Factor Timing HypothesisWe can think of plausible reasons why past factor performance would influence future performance. Since we safely reside in fantasy land, let’s assume the value factor has had a good run recently (my sincerest condolences to Wes :-)). In this scenario, funds that employ the value strategy would see their AUMs increase due to the combination of performance gains and an influx of new investors. The same funds would then invest more money into value stocks, lifting the price of those stocks further. Of course, we can think of the opposite scenario happening where poor factor performance leads to continued poor results [cough][cough]value[/cough]. Using this intuition, we formulate our hypothesis such that there’s a sentiment state that affects whether factors will perform well in the future, and that past factor performances influence these sentiments. We then design a machine learning algorithm that reflects this hypothesis.(1) One obvious way to represent sentiment is to use a numerical variable. A positive number indicates positive sentiment and vice versa. The sentiment’s evolution will depend on two sources of data – past sentiment (because sentiment changes gradually), and recent performance. We can mathematically express this belief as follows:
new sentiment = [(sentiment retention variable) x (past sentiment)] + [(new performance influence variable) x (new performance)] After we iteratively update the sentiment with past performance data, we can then attempt to predict future factor performances using the following formula.

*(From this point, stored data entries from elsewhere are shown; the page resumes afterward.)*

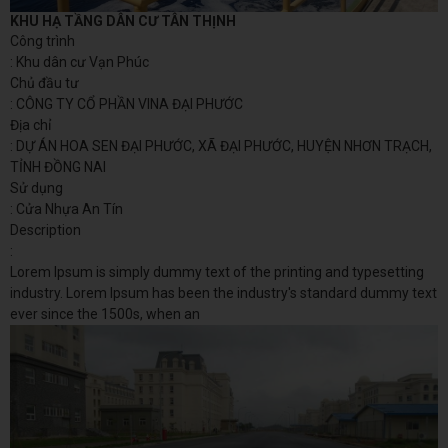
KHU HẠ TẦNG DÂN CƯ TÂN THỊNH
Công trình
: Khu dân cư Vạn Phúc
Chủ đầu tư
: CÔNG TY CỔ PHẦN VINA ĐẠI PHƯỚC
Địa chỉ
: DỰ ÁN HOA SEN ĐẠI PHƯỚC, XÃ ĐẠI PHƯỚC, HUYỆN NHƠN TRẠCH,
TỈNH ĐỒNG NAI
Sử dụng
: Cửa Nhựa An Tín
Description
:
Lorem Ipsum is simply dummy text of the printing and typesetting
industry. Lorem Ipsum has been the industry's standard dummy text
ever since the 1500s, when an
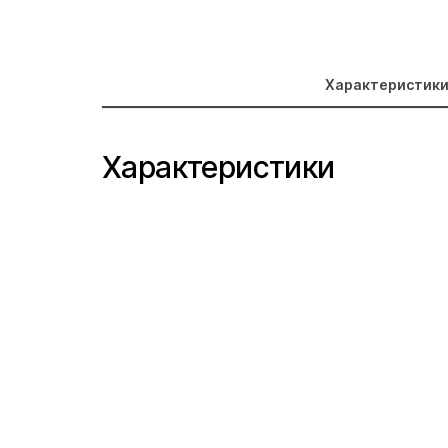
Характеристик
Характеристики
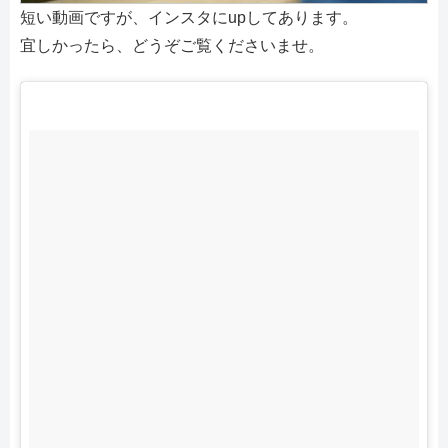
短い動画ですが、インスタにupしてあります。
宜しかったら、どうぞご覧くださいませ。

expected factor performance = (sentiment scaling variable) x (final sentiment) Now that we’ve set up the structure of the algorithm, our goal now is to find the best values for sentiment retention variable, new performance influence variable, and sentiment scaling variable such that the expected factor performance aligns most closely to actual performance. How do we do that? This is where the magic of machine learning comes into play. We train machine learning algorithms by feeding the model with historical data. For example, data may indicate that momentum factor performances were -0.6%, +1.0%, …, +0.2% from May 2015 to Apr 2018, and that that the 3-month performance of the factor was +2.1% from May 2018 to Jul 2018. The machine learning model first tries some random numbers for the variables, calculates the expected factor performances using past performance data (i.e. May 2015 to Apr 2018 data), and then determines which variable numbers appeared to have predicted future performance (i.e. May 2018 to Jul 2018 data) best. It would then make intelligent guesses to find better variable numbers that improve the predictions.
Bayesian Approach and PriorsThere are two major approaches to finding the best variable numbers – Frequentist and Bayesian. The Frequentist approach is more common, and it treats each of the variables as single point numbers, not statistical distributions. In other words, it may assign a single value of ‘0.52’ to the sentiment retention variable, as opposed to a range between ‘0.3 to 0.7’. While the Frequentist approach is simpler, it’s more prone to overfitting (i.e. learning bad lessons from data), particularly when working with small and/or noisy data sets. The Bayesian approach, on the other hand, models each variable as statistical distributions.(2) In other words, it acknowledges that there’s some uncertainty in what the variable numbers should be. In addition to being more resistant to overfitting, the Bayesian approach allows us to incorporate some ‘prior’ beliefs about the variables to help the machine learning model train better. As we’re dealing with a small noisy data set, the Bayesian approach is favored for its flexibility. In order to use the Bayesian approach, we need to set priors for each variable. Let me explain how I set them.
- sentiment retention: This variable determines how much of the past sentiment carries over into the next month. I thought it would be reasonable to expect that the magnitude of the sentiment carried over will decrease over time. Memories tend to fade, not amplify. This led me to constrain the absolute value of the variable to less than or equal to 1.
- new performance influence: I wasn’t sure what the effect of recent performances would be on the sentiment, but I didn’t believe that the magnitude of the effect would be extremely large. For example, I didn’t think a +2% monthly performance would have 10 times (i.e. +20%) magnitude effect on sentiment. To express this belief, I chose to use a normal distribution with 0 mean and 5 standard deviation for the prior, which only allows for a 5% chance that the magnitude of the new performance influence is greater than 10.
- sentiment scaling: We’re trying to forecast the future quarterly return, and I believed that the sentiment state should have a comparable magnitude to that of monthly returns, so a rough guess of 3 made sense as the variable’s value. I thought the variable is more likely to be positive than negative, but I wanted to allow for the possibility that the value is negative. I also wanted to allow for a wide range of values to be possible (since 3 is just a very rough guess), so I chose the prior to be a normal distribution with a mean of 3 and a standard deviation of 10.
- model uncertainty: We didn’t discuss this variable before, but it’s necessary for the Bayesian approach. Our model not only tries to predict the future factor performances, but it also tries to model the uncertainty around the predictions as well by finding the correct standard deviation around the prediction. I thought it reasonable to assume that model uncertainty would be of similar magnitude to quarterly returns, which is roughly 8%. Standard deviation values must be positive, and since I assumed that values above 20% is unlikely, I’ve used the half Cauchy distribution with median value of 20% as the prior for the model uncertainty.